Weed and atavan can affect a person in various ways. Different types of marijuana produce different side effects. Side effects of weed and atavan may include:
- loss of motor skills
- poor or lack of coordination
- lowered blood pressure
- short-term memory loss
- increased heart rate
- increased blood pressure
- anxiety
- paranoia
- increased energy
- increased motivation
Mixing atavan and weed can also produce hallucinations in users. This makes marijuana a hallucinogenic for some users. Weed creates different side effects in different people, making it a very potent drug. Now, mixing atavan or other mental health drugs with weed can cause even more unwanted side effects.

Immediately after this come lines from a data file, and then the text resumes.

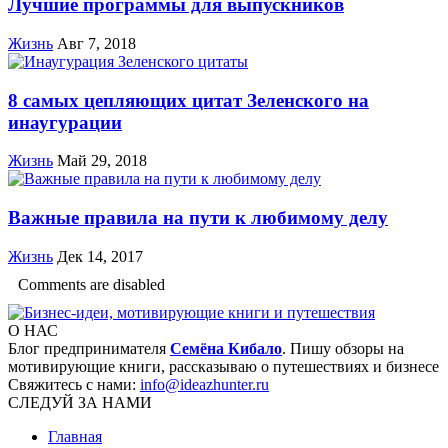
Лучшие программы для выпускников
Жизнь
Авг 7, 2018
8 самых цепляющих цитат Зеленского на
инаугурации
Жизнь
Май 29, 2018
Важные правила на пути к любимому делу
Жизнь
Дек 14, 2017
Comments are disabled
О НАС
Блог предпринимателя
Семёна Кибало
. Пишу обзоры на
мотивирующие книги, рассказываю о путешествиях и бизнесе
Свяжитесь с нами:
info@ideazhunter.ru
СЛЕДУЙ ЗА НАМИ
Главная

Mixing drugs and weed conclusion
Long-term weed use can make depression and anxiety worse. In addition, using marijuana can prevent atavan from working to their full potential33.J. D. Brown and A. G. Winterstein, Potential Adverse Drug Events and Drug–Drug Interactions with Medical and Consumer Cannabidiol (CBD) Use – PMC, PubMed Central (PMC).; Retrieved September 27, 2022, from https://www.ncbi.nlm.nih.gov/pmc/articles/PMC6678684/. Weed consumption should be reduced gradually to get the most out of prescription medication. Marijuana is a drug and it is harmful to individual’s long-term health. Weed has many side effects and the consequences are different to each person who uses it, especially when mixed with atavan.
If you take atavan, and also drink Alcohol or MDMA, you can research the effects of atavan and Alcohol , atavan and Cocaine as well as atavan and MDMA here.
To find the effects of other drugs and weed refer to our Weed and Other Drugs Index A to L or our Weed and Other Drugs Index M-Z.
Or you could find what you are looking for in our Alcohol and Interactions with Other Drugs index A to L or Alcohol and Interactions with Other Drugs index M to Z , Cocaine and Interactions with Other Drugs index A to L or Cocaine and Interactions with Other Drugs index M to Z or our MDMA and Interactions with Other Drugs Index A to L or MDMA and Interactions with Other Drugs Index M to Z.